Building a Better Salt Trap
With cell-specific bioengineering, scientists may have found a way to make plants more salt tolerant
A strategy to protect crops from salty soils hit plant scientist Mark Tester in a flash ten years ago, while he was delivering a classroom lecture.
“I thought, we need to work out how to control gene expression around the roots and suck the salt out before it gets to the shoot,” says the University of Adelaide biologist based at the Australian Centre for Plant Functional Genomics.
In July, Tester and collaborators in Australia and England delivered on the vision. In the journal The Plant Cell, they showed how they amplified a laboratory plant’s natural ability to draw salt out of its xylem, diverting some of it from the plant’s water pipes in stems and, ultimately, in leaves, where salt buildup can become toxic.
The better-salt-trap trait is heritable in the Arabidopsis thaliana laboratory plants that Tester’s team bioengineered. He predicts they will repeat the feat in crop plants. Experiments with rice in his laboratory already show promising results, Tester says.
Soil salinity is one of a growing number of challenges facing agriculture around the world. As the human population continues to swell, so does demand for fertile ground to grow food. As the drive to plant more biofuel feedstock expands, competition for good farmland is expected to increase further.
Lurking in the background are the uncertain impacts of human-induced climate change, which may alter rain patterns, increase temperatures, raise sea levels and otherwise disrupt agriculture. Farmers large and small could be looking for means to plant on less-than-ideal farmland, including land with higher-than-desired salt levels, to cope with it all.
High soil salinity is believed to hinder crop yields in 100 countries. Hardest hit are farms and gardens in arid areas such as Pakistan, India, Egypt, Tunisia, Morocco, Peru and Bolivia, according to a 2008 Science report by Jelte Rozema of Vrije Universiteit in the Netherlands and plant physiologist Timothy Flowers of the University of Sussex in England.
But the contamination exists in more economically developed places too, including the United States and Australia. In an odd twist, irrigation is the most common human-induced cause of increased soil salinity. Applying water can double a field’s crop yield, but it can also deposit salt. Even more frequently, higher levels of evaporation and transpiration on irrigated fields draw salts closer to the surface. Once there, they are very hard to remove.
High salt concentrations can hurt plants in two ways. The osmotic effect hinders plants’ ability to draw water from soil. Second, when salt accumulates in plant tissue, it can cause premature leaf death.
So far, bioengineering has not delivered solutions. Rozema and Flowers in 2008 noted that between 1996 and 2006, 30 scientific reports emerged detailing approaches to genetically altered rice, a cereal highly intolerant of salt, to make it more salt tolerant. But such rice remains a work in progress.

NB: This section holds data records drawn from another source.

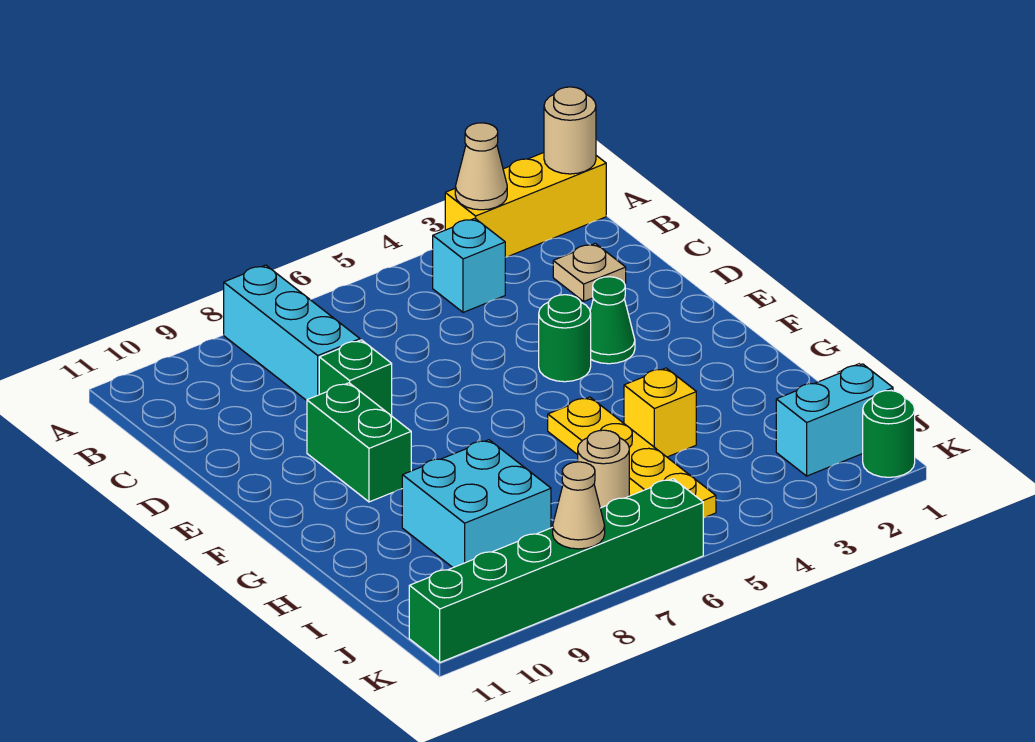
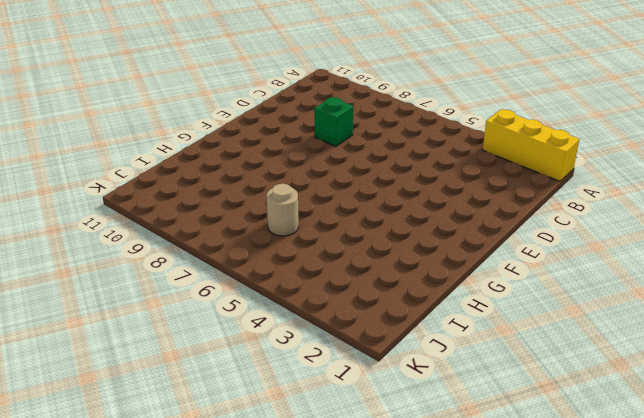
none -> cyan brick A8:C8 level 1
none -> cyan brick B4 level 1
none -> tan plate C2 level 1

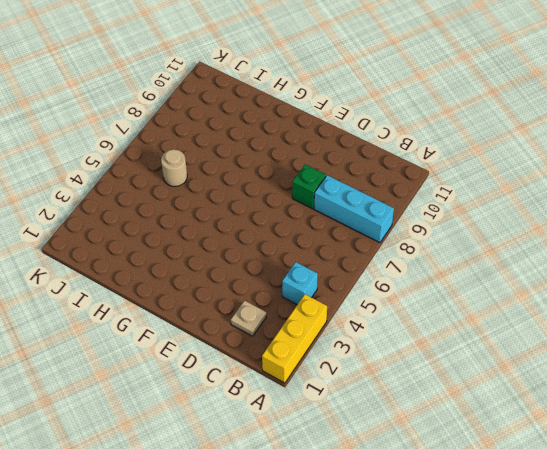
none -> green cone E3 level 1
none -> green round brick E4 level 1
none -> green brick E9:F9 level 1

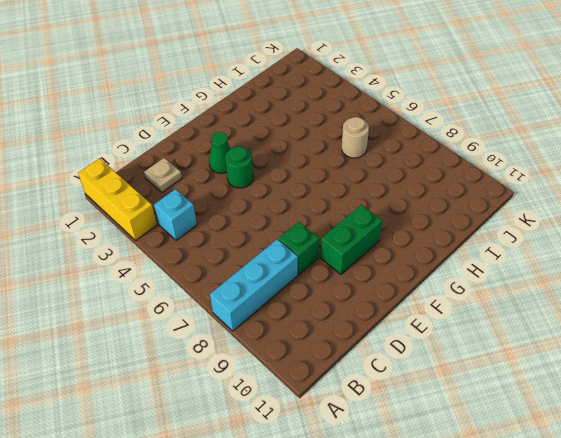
none -> yellow plate G5:J5 level 1
none -> yellow brick H4 level 1
none -> cyan brick H8:I9 level 1

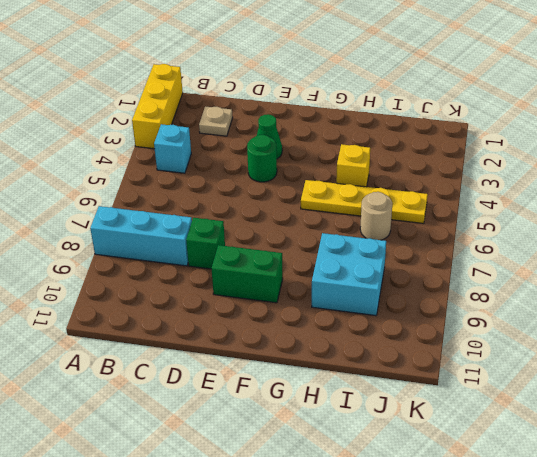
none -> cyan brick J1:J2 level 1
none -> green round brick K1 level 1
none -> green brick K6:K11 level 1

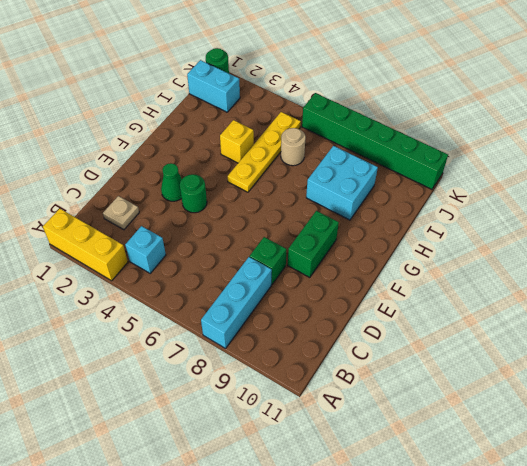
none -> tan round brick A1 level 2
none -> tan cone A3 level 2
none -> tan cone K8 level 2

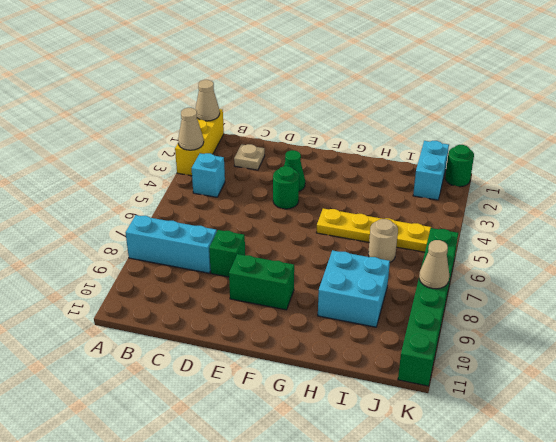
tan cone A1 level 2 -> tan round brick A1 level 2
none -> yellow brick H4 level 1

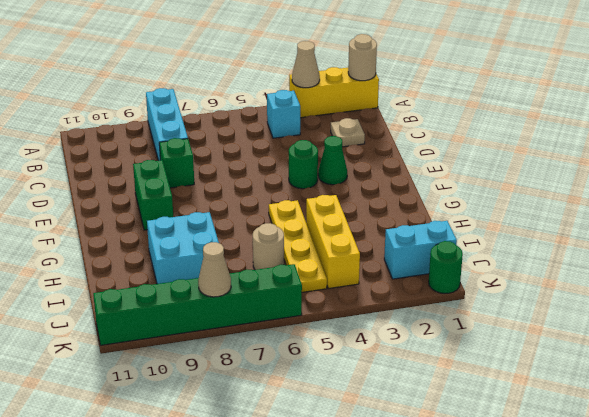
yellow brick H4:J4 level 1 -> yellow brick H4 level 1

Tester’s team focused only on certain cells in roots to rev up systems that already provide varying amounts of salt tolerance, depending on the plant species. Some plants have the ability to reduce the amount of salt that can reach their transpiration stream by diverting some into their roots before it travels up their shoots. “It’s a last-ditch defense,” Tester said.
Building on research by others, the investigators targeted the Arabidopsis HKT1;1 gene in cells near water-transport systems in mature roots. They inserted a second copy of the gene sequence itself, as well as a promoter designed to maintain high expression of the inserted gene. Laboratory plants modified in this way had 37 to 64 percent less salt in their shoots compared with unaltered plants after exposure to high salinity.

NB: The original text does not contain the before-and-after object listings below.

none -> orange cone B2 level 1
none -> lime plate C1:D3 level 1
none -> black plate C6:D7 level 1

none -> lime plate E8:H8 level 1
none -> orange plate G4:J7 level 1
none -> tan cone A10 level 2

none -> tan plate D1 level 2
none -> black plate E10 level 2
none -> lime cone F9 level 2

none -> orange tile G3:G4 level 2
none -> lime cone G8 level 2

Questions remain about the capacity of this approach. Flowers, one of the coauthors of the 2008 Science article on the toll of salinated soil on crops, wonders just how much salt plants will be able to store in their roots.

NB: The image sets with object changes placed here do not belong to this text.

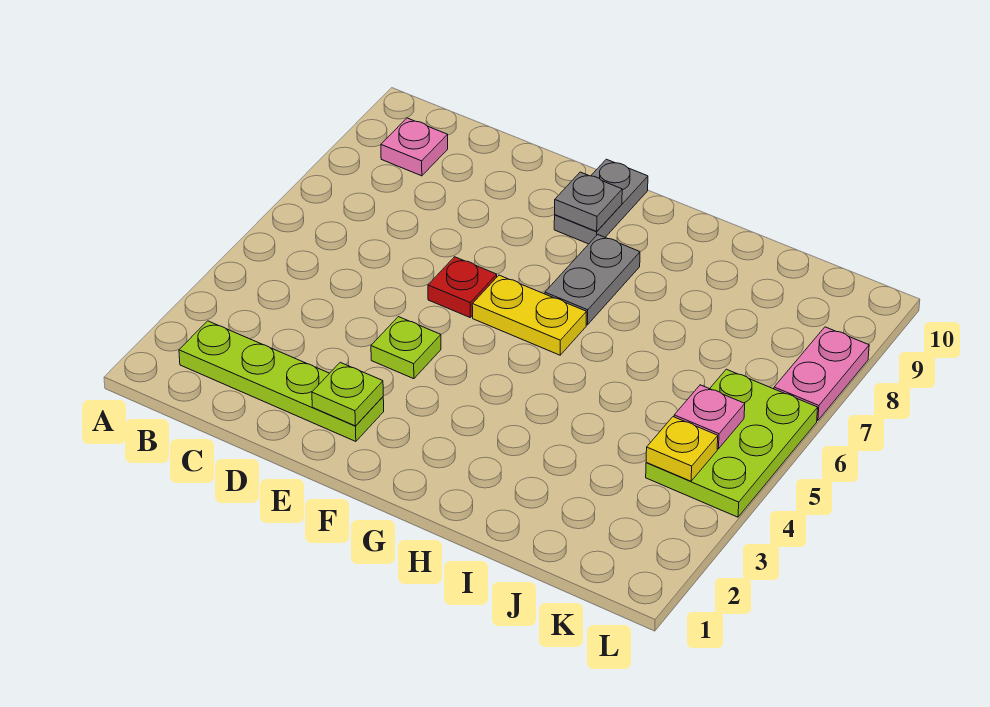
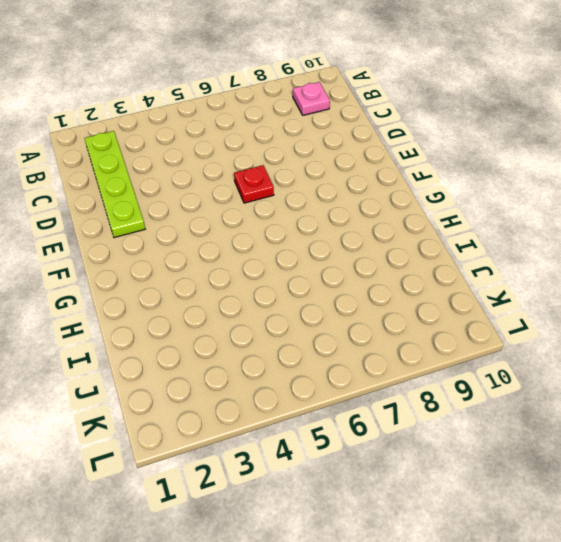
none -> lime plate E4 level 1
none -> yellow plate F6:G6 level 1
none -> grey plate F9:F10 level 1

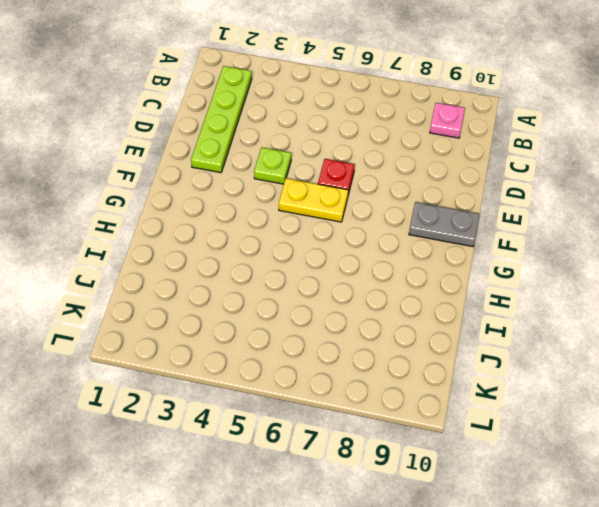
yellow plate F5:F6 level 1 -> yellow plate F6:G6 level 1
none -> grey plate G7:G8 level 1
none -> lime plate K4:L6 level 1
none -> pink plate L7:L8 level 1

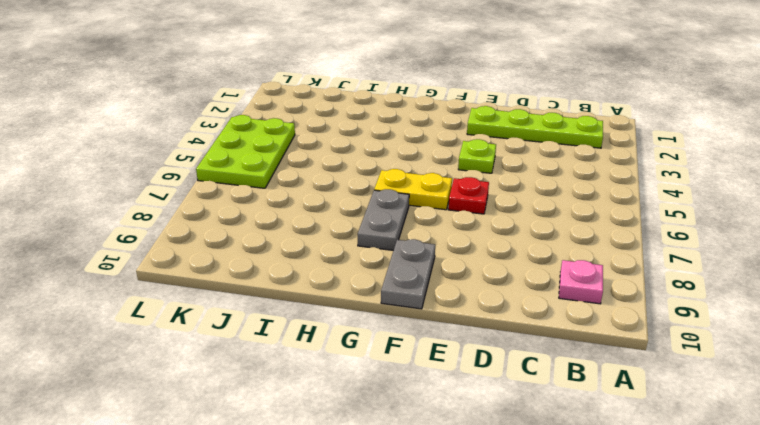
none -> pink plate L7:L8 level 1
none -> lime plate E2 level 2
none -> grey plate F9 level 2

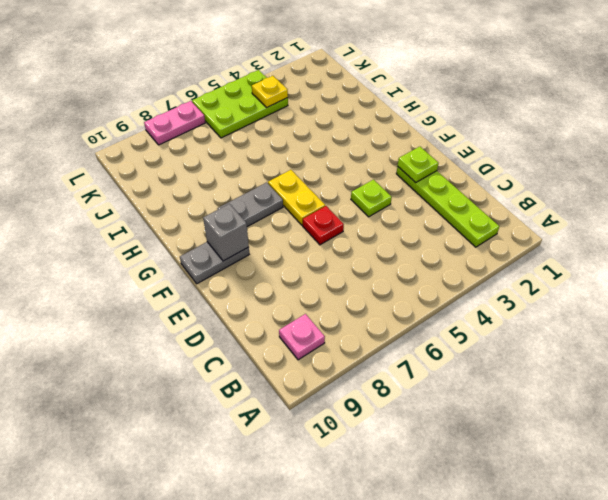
grey brick F9 level 2 -> grey plate F9 level 2
none -> pink plate K5 level 2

“The limited capacity of the root parenchyma is likely to limit the quantity of sodium and chloride that can be removed from the transpiration stream,” says Flowers.
Tester says the approach could make a difference in the field. “We have not yet tested the limits of the technology, but we do know it works at fairly high levels of salinites.”
If it does work adequately, Tester hopes his focus on a gene already present in plants, rather than one imported from a very different organism, will make his strategy less disagreeable to people opposed to genetic transplantation because of concerns about potential environmental risks.
Julian Schroeder, Novartis professor in plant sciences at the University of California, San Diego, says that may be possible.
“Research in wheat suggests that naturally occurring variation in HKT transporter expression can enhance salt tolerance. The difference between molecular breeding and transgenic plants becomes small in this case,” Schroeder says.